■ **Required work**: Each entry must appear again exactly as it does in the source.

-- Start of Records shown --

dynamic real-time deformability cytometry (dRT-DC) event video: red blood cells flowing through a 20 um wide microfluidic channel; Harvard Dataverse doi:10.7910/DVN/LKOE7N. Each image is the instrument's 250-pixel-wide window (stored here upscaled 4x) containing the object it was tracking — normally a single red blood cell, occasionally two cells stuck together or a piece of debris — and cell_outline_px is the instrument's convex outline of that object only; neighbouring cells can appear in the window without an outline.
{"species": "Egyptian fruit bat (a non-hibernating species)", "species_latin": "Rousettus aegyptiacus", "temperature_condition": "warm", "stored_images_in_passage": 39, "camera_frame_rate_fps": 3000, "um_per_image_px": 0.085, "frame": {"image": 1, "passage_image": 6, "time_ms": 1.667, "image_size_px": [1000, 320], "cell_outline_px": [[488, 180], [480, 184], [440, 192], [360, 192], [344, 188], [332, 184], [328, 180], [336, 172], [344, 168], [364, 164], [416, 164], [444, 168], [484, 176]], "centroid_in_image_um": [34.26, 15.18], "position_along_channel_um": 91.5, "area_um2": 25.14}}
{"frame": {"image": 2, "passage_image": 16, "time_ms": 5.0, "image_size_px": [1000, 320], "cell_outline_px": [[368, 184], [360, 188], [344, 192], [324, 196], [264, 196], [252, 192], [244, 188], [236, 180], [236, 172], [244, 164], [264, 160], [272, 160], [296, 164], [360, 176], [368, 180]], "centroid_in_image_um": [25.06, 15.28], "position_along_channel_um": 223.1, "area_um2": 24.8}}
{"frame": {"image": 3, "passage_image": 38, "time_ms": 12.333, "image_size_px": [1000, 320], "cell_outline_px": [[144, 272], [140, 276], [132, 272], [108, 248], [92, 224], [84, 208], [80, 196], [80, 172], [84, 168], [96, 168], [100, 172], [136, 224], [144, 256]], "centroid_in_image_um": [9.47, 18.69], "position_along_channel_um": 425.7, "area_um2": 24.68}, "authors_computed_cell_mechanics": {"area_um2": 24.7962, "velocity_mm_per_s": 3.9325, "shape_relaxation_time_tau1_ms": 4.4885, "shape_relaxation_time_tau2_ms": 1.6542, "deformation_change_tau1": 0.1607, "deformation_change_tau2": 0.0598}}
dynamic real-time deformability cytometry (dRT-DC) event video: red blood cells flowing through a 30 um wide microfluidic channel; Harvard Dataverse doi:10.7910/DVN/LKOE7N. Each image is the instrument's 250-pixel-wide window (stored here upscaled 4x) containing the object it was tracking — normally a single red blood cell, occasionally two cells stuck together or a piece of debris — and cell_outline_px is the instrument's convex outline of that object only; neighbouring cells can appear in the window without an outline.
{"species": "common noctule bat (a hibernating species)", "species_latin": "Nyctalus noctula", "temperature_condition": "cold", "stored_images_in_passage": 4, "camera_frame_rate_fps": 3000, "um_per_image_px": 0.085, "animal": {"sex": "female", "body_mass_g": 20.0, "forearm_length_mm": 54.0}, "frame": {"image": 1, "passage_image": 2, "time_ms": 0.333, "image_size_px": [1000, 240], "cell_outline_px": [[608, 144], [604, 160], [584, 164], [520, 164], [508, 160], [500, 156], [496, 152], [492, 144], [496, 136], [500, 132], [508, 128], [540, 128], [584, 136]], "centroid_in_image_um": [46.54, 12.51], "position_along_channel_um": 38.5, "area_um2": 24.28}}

-- End of Records shown --

■ **Reply**:
dynamic real-time deformability cytometry (dRT-DC) event video: red blood cells flowing through a 20 um wide microfluidic channel; Harvard Dataverse doi:10.7910/DVN/LKOE7N. Each image is the instrument's 250-pixel-wide window (stored here upscaled 4x) containing the object it was tracking — normally a single red blood cell, occasionally two cells stuck together or a piece of debris — and cell_outline_px is the instrument's convex outline of that object only; neighbouring cells can appear in the window without an outline.
{"species": "Egyptian fruit bat (a non-hibernating species)", "species_latin": "Rousettus aegyptiacus", "temperature_condition": "warm", "stored_images_in_passage": 39, "camera_frame_rate_fps": 3000, "um_per_image_px": 0.085, "frame": {"image": 1, "passage_image": 6, "time_ms": 1.667, "image_size_px": [1000, 320], "cell_outline_px": [[488, 180], [480, 184], [440, 192], [360, 192], [344, 188], [332, 184], [328, 180], [336, 172], [344, 168], [364, 164], [416, 164], [444, 168], [484, 176]], "centroid_in_image_um": [34.26, 15.18], "position_along_channel_um": 91.5, "area_um2": 25.14}}
{"frame": {"image": 2, "passage_image": 16, "time_ms": 5.0, "image_size_px": [1000, 320], "cell_outline_px": [[368, 184], [360, 188], [344, 192], [324, 196], [264, 196], [252, 192], [244, 188], [236, 180], [236, 172], [244, 164], [264, 160], [272, 160], [296, 164], [360, 176], [368, 180]], "centroid_in_image_um": [25.06, 15.28], "position_along_channel_um": 223.1, "area_um2": 24.8}}
{"frame": {"image": 3, "passage_image": 38, "time_ms": 12.333, "image_size_px": [1000, 320], "cell_outline_px": [[144, 272], [140, 276], [132, 272], [108, 248], [92, 224], [84, 208], [80, 196], [80, 172], [84, 168], [96, 168], [100, 172], [136, 224], [144, 256]], "centroid_in_image_um": [9.47, 18.69], "position_along_channel_um": 425.7, "area_um2": 24.68}, "authors_computed_cell_mechanics": {"area_um2": 24.7962, "velocity_mm_per_s": 3.9325, "shape_relaxation_time_tau1_ms": 4.4885, "shape_relaxation_time_tau2_ms": 1.6542, "deformation_change_tau1": 0.1607, "deformation_change_tau2": 0.0598}}
dynamic real-time deformability cytometry (dRT-DC) event video: red blood cells flowing through a 30 um wide microfluidic channel; Harvard Dataverse doi:10.7910/DVN/LKOE7N. Each image is the instrument's 250-pixel-wide window (stored here upscaled 4x) containing the object it was tracking — normally a single red blood cell, occasionally two cells stuck together or a piece of debris — and cell_outline_px is the instrument's convex outline of that object only; neighbouring cells can appear in the window without an outline.
{"species": "common noctule bat (a hibernating species)", "species_latin": "Nyctalus noctula", "temperature_condition": "cold", "stored_images_in_passage": 4, "camera_frame_rate_fps": 3000, "um_per_image_px": 0.085, "animal": {"sex": "female", "body_mass_g": 20.0, "forearm_length_mm": 54.0}, "frame": {"image": 1, "passage_image": 2, "time_ms": 0.333, "image_size_px": [1000, 240], "cell_outline_px": [[608, 144], [604, 160], [584, 164], [520, 164], [508, 160], [500, 156], [496, 152], [492, 144], [496, 136], [500, 132], [508, 128], [540, 128], [584, 136]], "centroid_in_image_um": [46.54, 12.51], "position_along_channel_um": 38.5, "area_um2": 24.28}}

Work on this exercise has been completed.